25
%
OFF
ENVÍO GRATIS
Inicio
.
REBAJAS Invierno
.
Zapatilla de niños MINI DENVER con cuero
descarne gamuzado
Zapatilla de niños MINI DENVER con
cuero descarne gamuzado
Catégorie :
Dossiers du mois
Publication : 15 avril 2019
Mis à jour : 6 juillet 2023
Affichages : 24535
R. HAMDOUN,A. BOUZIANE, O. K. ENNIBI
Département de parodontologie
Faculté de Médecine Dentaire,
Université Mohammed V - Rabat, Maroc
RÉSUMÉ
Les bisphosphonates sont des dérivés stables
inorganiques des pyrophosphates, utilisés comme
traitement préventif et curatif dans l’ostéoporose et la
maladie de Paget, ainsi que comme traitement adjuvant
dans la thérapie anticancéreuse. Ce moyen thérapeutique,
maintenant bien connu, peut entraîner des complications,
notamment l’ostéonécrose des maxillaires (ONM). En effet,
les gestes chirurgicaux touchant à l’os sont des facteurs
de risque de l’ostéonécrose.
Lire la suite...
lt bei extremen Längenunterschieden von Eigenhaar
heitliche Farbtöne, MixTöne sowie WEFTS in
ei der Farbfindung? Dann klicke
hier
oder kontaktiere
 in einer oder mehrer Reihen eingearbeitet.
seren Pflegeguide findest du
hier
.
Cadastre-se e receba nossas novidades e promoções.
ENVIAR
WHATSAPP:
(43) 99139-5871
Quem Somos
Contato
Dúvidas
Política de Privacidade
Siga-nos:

##############################

Copy out each line above, character for character.

25
%
OFF
ENVÍO GRATIS
Inicio
.
REBAJAS Invierno
.
Zapatilla de niños MINI DENVER con cuero
descarne gamuzado
Zapatilla de niños MINI DENVER con
cuero descarne gamuzado
Catégorie :
Dossiers du mois
Publication : 15 avril 2019
Mis à jour : 6 juillet 2023
Affichages : 24535
R. HAMDOUN,A. BOUZIANE, O. K. ENNIBI
Département de parodontologie
Faculté de Médecine Dentaire,
Université Mohammed V - Rabat, Maroc
RÉSUMÉ
Les bisphosphonates sont des dérivés stables
inorganiques des pyrophosphates, utilisés comme
traitement préventif et curatif dans l’ostéoporose et la
maladie de Paget, ainsi que comme traitement adjuvant
dans la thérapie anticancéreuse. Ce moyen thérapeutique,
maintenant bien connu, peut entraîner des complications,
notamment l’ostéonécrose des maxillaires (ONM). En effet,
les gestes chirurgicaux touchant à l’os sont des facteurs
de risque de l’ostéonécrose.
Lire la suite...
lt bei extremen Längenunterschieden von Eigenhaar
heitliche Farbtöne, MixTöne sowie WEFTS in
ei der Farbfindung? Dann klicke
hier
oder kontaktiere
 in einer oder mehrer Reihen eingearbeitet.
seren Pflegeguide findest du
hier
.
Cadastre-se e receba nossas novidades e promoções.
ENVIAR
WHATSAPP:
(43) 99139-5871
Quem Somos
Contato
Dúvidas
Política de Privacidade
Siga-nos:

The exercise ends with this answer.